You run everything with uv, a fast Python package and project manager that can replace pip. Each file carries inline dependency metadata, a uv feature that runs scripts with dependencies like anthropic and pydantic without setting up a virtual environment. You also need an API key from console.anthropic.com. I used Claude Sonnet 4.5, which had been released the same day I recorded the video, and it handled every test.

Once the loop clicks, frameworks stop being magic. You can look at any agent library and see the messages list, the tool registry, and the execution loop underneath the abstractions. That mental model is the foundation for the engineering work in how to build production AI systems, and the natural next step is learning how to build reliable AI agents, where the question shifts from how the loop works to where it belongs in a real system.

FAQ

Do I need a framework like LangChain to build an AI agent?

No. The working agent here is a little over 200 lines of plain Python using the Anthropic SDK and Pydantic. Frameworks wrap this same loop in abstractions, which can help later, but building it once without one teaches you what every framework is actually doing.

What is the agent loop?

The agent loop is the cycle where your code sends the conversation and tool list to the model, the model either answers in text or requests a tool, your code executes the requested tool and appends the result, and the model gets called again. The loop ends when the model replies with text instead of a tool request.

What is the difference between an AI agent and an LLM call?

Tools and execution. A plain LLM call takes a prompt and returns text.

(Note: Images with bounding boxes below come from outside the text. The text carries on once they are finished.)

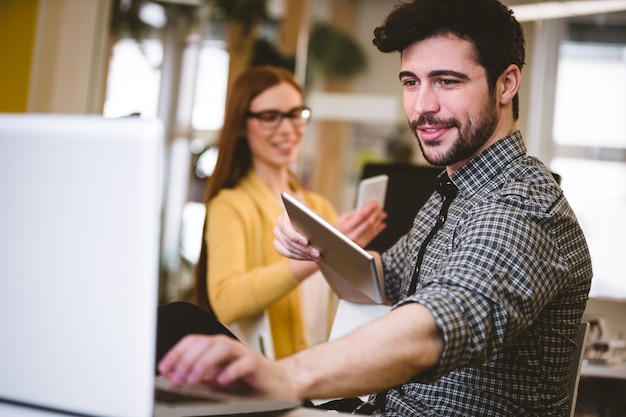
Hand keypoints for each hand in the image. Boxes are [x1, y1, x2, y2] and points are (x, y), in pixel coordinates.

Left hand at [157, 334, 296, 398]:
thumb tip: (174, 376)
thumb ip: (199, 375)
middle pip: (204, 343)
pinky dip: (230, 371)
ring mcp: (242, 353)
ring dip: (204, 363)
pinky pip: (243, 363)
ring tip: (194, 379)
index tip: (163, 368)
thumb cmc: (245, 380)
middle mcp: (227, 346)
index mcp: (215, 347)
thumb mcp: (216, 378)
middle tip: (176, 379)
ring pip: (221, 348)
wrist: (276, 383)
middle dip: (186, 361)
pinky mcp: (256, 364)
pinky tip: (221, 381)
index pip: (192, 342)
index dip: (176, 353)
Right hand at [273, 214, 321, 260]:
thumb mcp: (319, 220)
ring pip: (288, 248)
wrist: (314, 229)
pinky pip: (287, 253)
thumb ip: (316, 223)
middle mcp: (280, 222)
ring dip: (304, 254)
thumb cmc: (317, 222)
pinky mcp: (278, 244)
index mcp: (288, 212)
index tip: (306, 242)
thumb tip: (317, 231)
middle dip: (304, 248)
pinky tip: (309, 258)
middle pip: (288, 239)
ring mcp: (277, 233)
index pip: (286, 226)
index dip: (295, 236)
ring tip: (317, 257)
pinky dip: (299, 256)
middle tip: (316, 254)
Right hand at [335, 200, 386, 247]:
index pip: (362, 215)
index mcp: (346, 227)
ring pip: (372, 229)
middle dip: (376, 213)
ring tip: (383, 214)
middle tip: (380, 207)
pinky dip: (378, 229)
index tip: (375, 202)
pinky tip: (382, 224)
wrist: (333, 244)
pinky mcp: (362, 246)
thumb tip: (366, 208)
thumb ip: (353, 214)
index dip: (370, 207)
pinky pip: (372, 236)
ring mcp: (358, 242)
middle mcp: (352, 235)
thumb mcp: (341, 219)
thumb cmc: (336, 231)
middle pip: (369, 222)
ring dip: (379, 220)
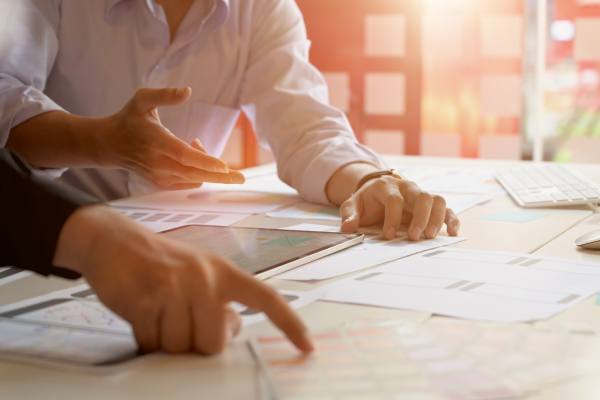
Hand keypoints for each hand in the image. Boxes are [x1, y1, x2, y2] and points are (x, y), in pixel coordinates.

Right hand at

An agent gets a list of tools it can decide to use, and your code executes those decisions and feeds the results back, which lets the model act on files, APIs, and systems instead of only generating words.

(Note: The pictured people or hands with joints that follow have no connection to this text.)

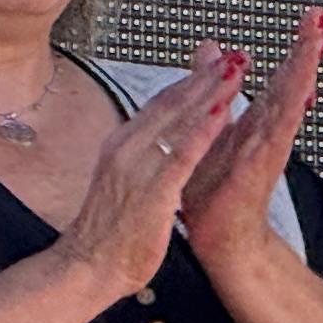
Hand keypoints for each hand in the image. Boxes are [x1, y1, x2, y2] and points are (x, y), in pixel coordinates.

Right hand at [63, 50, 244, 296]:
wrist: (86, 267)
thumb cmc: (109, 230)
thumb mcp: (123, 179)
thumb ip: (141, 154)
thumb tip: (156, 135)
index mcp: (122, 144)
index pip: (161, 103)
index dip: (191, 80)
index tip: (216, 62)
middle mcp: (127, 147)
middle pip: (172, 103)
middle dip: (206, 77)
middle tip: (234, 56)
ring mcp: (137, 167)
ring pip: (179, 121)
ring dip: (209, 93)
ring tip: (235, 71)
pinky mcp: (151, 191)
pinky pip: (181, 155)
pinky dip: (203, 131)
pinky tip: (222, 113)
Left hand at [181, 11, 322, 265]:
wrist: (220, 237)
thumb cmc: (216, 189)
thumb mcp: (213, 124)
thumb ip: (214, 84)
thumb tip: (212, 48)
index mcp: (260, 119)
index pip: (284, 73)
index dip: (300, 44)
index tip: (316, 16)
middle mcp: (269, 130)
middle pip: (294, 80)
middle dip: (309, 47)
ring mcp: (267, 148)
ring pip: (290, 101)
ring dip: (303, 71)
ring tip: (316, 42)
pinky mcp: (259, 167)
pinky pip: (276, 135)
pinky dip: (287, 113)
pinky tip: (299, 93)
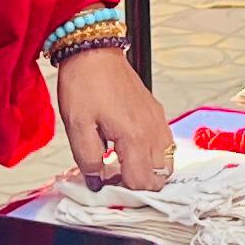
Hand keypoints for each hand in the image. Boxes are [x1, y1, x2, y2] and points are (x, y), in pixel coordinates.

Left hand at [53, 46, 173, 191]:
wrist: (94, 51)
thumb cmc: (84, 83)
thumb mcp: (76, 126)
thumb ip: (88, 159)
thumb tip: (96, 181)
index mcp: (134, 136)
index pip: (142, 182)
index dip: (125, 193)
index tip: (108, 189)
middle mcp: (152, 130)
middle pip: (160, 177)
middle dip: (140, 185)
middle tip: (116, 181)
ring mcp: (157, 121)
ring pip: (167, 163)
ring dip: (149, 172)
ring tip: (124, 168)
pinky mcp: (156, 112)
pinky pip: (166, 145)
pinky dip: (154, 156)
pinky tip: (133, 151)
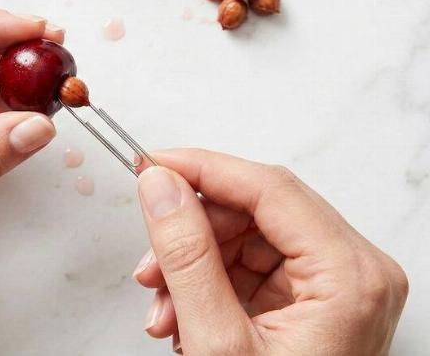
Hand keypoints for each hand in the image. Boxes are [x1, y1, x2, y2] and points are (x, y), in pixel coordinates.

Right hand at [132, 149, 407, 355]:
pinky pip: (252, 265)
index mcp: (349, 275)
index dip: (203, 168)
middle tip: (149, 259)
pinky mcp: (314, 299)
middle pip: (257, 210)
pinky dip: (208, 283)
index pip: (269, 187)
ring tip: (162, 307)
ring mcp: (336, 285)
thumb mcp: (218, 344)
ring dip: (193, 263)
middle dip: (192, 233)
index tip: (151, 163)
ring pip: (248, 236)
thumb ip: (187, 256)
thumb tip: (161, 187)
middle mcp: (354, 271)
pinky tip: (181, 313)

How many LLM calls does an agent need to answer one question?

At least two when a tool is involved. The first call is the model deciding it needs more information and picking a tool. The second call happens after your code executes the tool, when the model turns the result into an answer. Questions that need no tool resolve in one call.

What does a tool definition look like to the model?

A name, a description, and an input schema. That's the full contract. The model never executes anything itself; it fills in the parameters and your application runs the matching function.